* _TASK OBJECTIVE_
Please write out, exactly as they appear, the line containing "ഹൈപ്പർലിങ്ക് നയം" and every line after it to the end of the records, and nothing more.

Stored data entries
#####

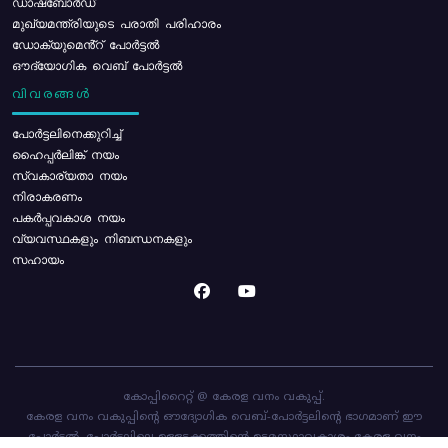
ഡാഷ്ബോർഡ്
മുഖ്യമന്ത്രിയുടെ പരാതി പരിഹാരം
ഡോക്യുമെൻ്റ് പോർട്ടൽ
ഔദ്യോഗിക വെബ് പോർട്ടൽ
വിവരങ്ങൾ
പോര്‍ട്ടലിനെക്കുറിച്ച്
ഹൈപ്പർലിങ്ക് നയം
സ്വകാര്യതാ നയം
നിരാകരണം
പകർപ്പവകാശ നയം
വ്യവസ്ഥകളും നിബന്ധനകളും
സഹായം
കോപ്പിറൈറ്റ് @ കേരള വനം വകുപ്പ്.
കേരള വനം വകുപ്പിന്റെ ഔദ്യോഗിക വെബ്-പോർട്ടലിന്റെ ഭാഗമാണ് ഈ
പോർട്ടൽ. പോർട്ടലിലെ ഉള്ളടക്കത്തിന്റെ ഉടമസ്ഥാവകാശം കേരള വനം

#####

* _SOLUTION BELOW_
ഹൈപ്പർലിങ്ക് നയം
സ്വകാര്യതാ നയം
നിരാകരണം
പകർപ്പവകാശ നയം
വ്യവസ്ഥകളും നിബന്ധനകളും
സഹായം
കോപ്പിറൈറ്റ് @ കേരള വനം വകുപ്പ്.
കേരള വനം വകുപ്പിന്റെ ഔദ്യോഗിക വെബ്-പോർട്ടലിന്റെ ഭാഗമാണ് ഈ
പോർട്ടൽ. പോർട്ടലിലെ ഉള്ളടക്കത്തിന്റെ ഉടമസ്ഥാവകാശം കേരള വനം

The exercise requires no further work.